As I sat in church this morning, a totally random experience creeped into my thoughts. Except it was not so random because it had happened to me on my way to church- albeit many years ago.
Some years ago, I set out to attend the early morning service at an unnamed church. As I was wont to do, I hailed an ‘okada’, gingerly climbed on (gown and all) and began the ride. The wind whipped past as we sped on and I let my thoughts wander- I hoped I would not miss the praise session, I wondered what I would eat for lunch and how I would spend the rest of my day.
As we turned into the street leading to the church, my thoughts turned to getting the right amount of change for the driver to avoid any delay.

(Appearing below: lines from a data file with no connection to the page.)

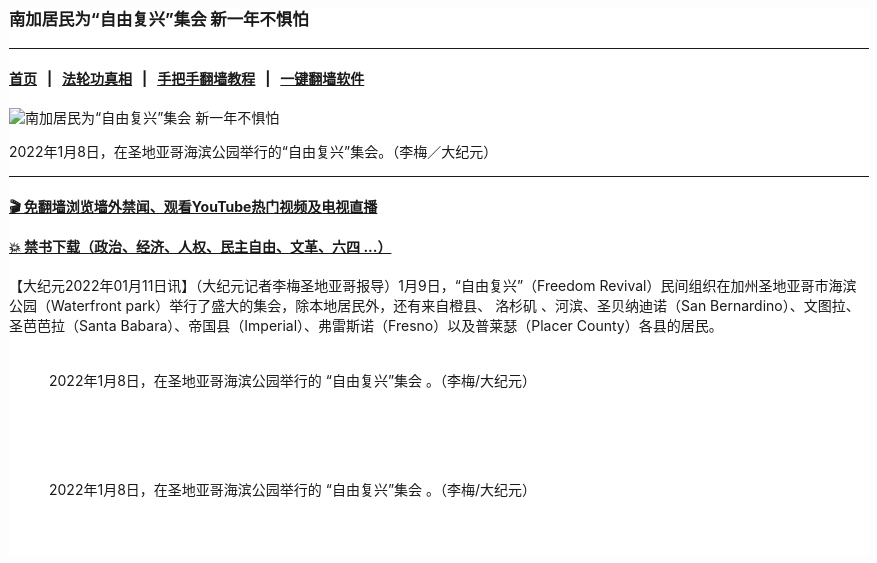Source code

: ### 南加居民为“自由复兴”集会 新一年不惧怕
------------------------

#### [首页](https://github.com/gfw-breaker/banned-news3/blob/master/README.md) &nbsp;&nbsp;|&nbsp;&nbsp; [法轮功真相](https://github.com/begood0513/basic/blob/master/README.md)  &nbsp;&nbsp;|&nbsp;&nbsp; [手把手翻墙教程](https://github.com/gfw-breaker/guides/wiki)  &nbsp;&nbsp;|&nbsp;&nbsp; [一键翻墙软件](https://github.com/gfw-breaker/nogfw/blob/master/README.md)  



<div><img alt="南加居民为“自由复兴”集会 新一年不惧怕" class="attachment-djy_600_400 size-djy_600_400 wp-post-image" src="https://i.epochtimes.com/assets/uploads/2022/01/id13496329-IMG_4253-600x400.jpg"/>
<div class="caption">
 <p>
  2022年1月8日，在圣地亚哥海滨公园举行的“自由复兴”集会。（李梅／大纪元）
 </p>
</div></div><hr/>

#### [ 🎬  免翻墙浏览墙外禁闻、观看YouTube热门视频及电视直播](https://github.com/gfw-breaker/HelloWorld)

#### [ 💥  禁书下载（政治、经济、人权、民主自由、文革、六四 ...）](https://github.com/gfw-breaker/books/blob/master/README.md)

<div><p>
 【大纪元2022年01月11日讯】（大纪元记者李梅圣地亚哥报导）1月9日，“自由复兴”（Freedom Revival）民间组织在加州圣地亚哥市海滨公园（Waterfront park）举行了盛大的集会，除本地居民外，还有来自橙县、
 <ok href="https://www.epochtimes.com/gb/tag/%E6%B4%9B%E6%9D%89%E7%9F%B6.html">
  洛杉矶
 </ok>
 、河滨、圣贝纳迪诺（San Bernardino）、文图拉、圣芭芭拉（Santa Babara）、帝国县（Imperial）、弗雷斯诺（Fresno）以及普莱瑟（Placer County）各县的居民。
</p>
<figure aria-describedby="caption-attachment-13496265" class="wp-caption aligncenter" id="attachment_13496265" style="width: 600px">
 <ok href="https://i.epochtimes.com/assets/uploads/2022/01/id13496265-IMG_4189.jpg" target="_blank">
  <img alt="" class="size-large wp-image-13496265" src="https://i.epochtimes.com/assets/uploads/2022/01/id13496265-IMG_4189-600x450.jpg"/>
 </ok>
 <br/><figcaption class="wp-caption-text" id="caption-attachment-13496265">
  2022年1月8日，在圣地亚哥海滨公园举行的
  <ok href="https://www.epochtimes.com/gb/tag/%E2%80%9C%E8%87%AA%E7%94%B1%E5%A4%8D%E5%85%B4%E2%80%9D%E9%9B%86%E4%BC%9A.html">
   “自由复兴”集会
  </ok>
  。（李梅/大纪元）
 </figcaption><br/>
</figure><br/>
<figure aria-describedby="caption-attachment-13496271" class="wp-caption aligncenter" id="attachment_13496271" style="width: 600px">
 <ok href="https://i.epochtimes.com/assets/uploads/2022/01/id13496271-IMG_4196.jpg" target="_blank">
  <img alt="" class="size-large wp-image-13496271" src="https://i.epochtimes.com/assets/uploads/2022/01/id13496271-IMG_4196-600x450.jpg"/>
 </ok>
 <br/><figcaption class="wp-caption-text" id="caption-attachment-13496271">
  2022年1月8日，在圣地亚哥海滨公园举行的
  <ok href="https://www.epochtimes.com/gb/tag/%E2%80%9C%E8%87%AA%E7%94%B1%E5%A4%8D%E5%85%B4%E2%80%9D%E9%9B%86%E4%BC%9A.html">
   “自由复兴”集会
  </ok>
  。（李梅/大纪元）
 </figcaption><br/>
</figure><br/>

About 20 steps or a minutes ride to the church, the okada rider sped into a culvert and lost his balance. The details are hazy as everything happened quickly, but I was crying, my right leg had been burnt by the exhaust tube and my left thigh was grazed raw by the kerb.
As other okada riders gathered around to help, I saw -through tear filled eyes- my church members, driving past and headed to church. A few looked right at me and glanced away, others didn’t even bother.
So I sat there, on the road, hurt and teary, only a few steps from my church, while my fate was decided by a few okada riders. Finally, I was helped back on the bike (imagine!) and I was driven back to my uncle’s house. Thereafter, I was taken to the Pharmacist, and you know what followed.
Why did my church members see me, clearly wounded and hurt and ride on? Clearly, I wasn’t easily recognizable after a great fall of a speeding bike. But even if I wasn’t a church member, I was a young lady- not mentally insane- who was in some pain. Was it too much to expect some concern no matter how superficial from those with whom I fellowshipped? From the body of Christ?
You can say this was a modern day version of the ‘Good Samaritan.’ I am sure we all ooohheed and aaahhed at the levites and prophets who would not stop to help the man who was badly beaten and injured. Only we do it every day in the business and busyness of our daily lives:
All those years ago and I can’t say the tale has changed. If anything the pace has quickened and days pass by in a haze. Can we actually interrupt our lives to affect, infect and impact those hurting around us?
This is the question we must all answer.
For all those who do, kudos. Continue to be the light.
P.S: Self-righteousness, eye service or superficial concern do not a good Samaritan make.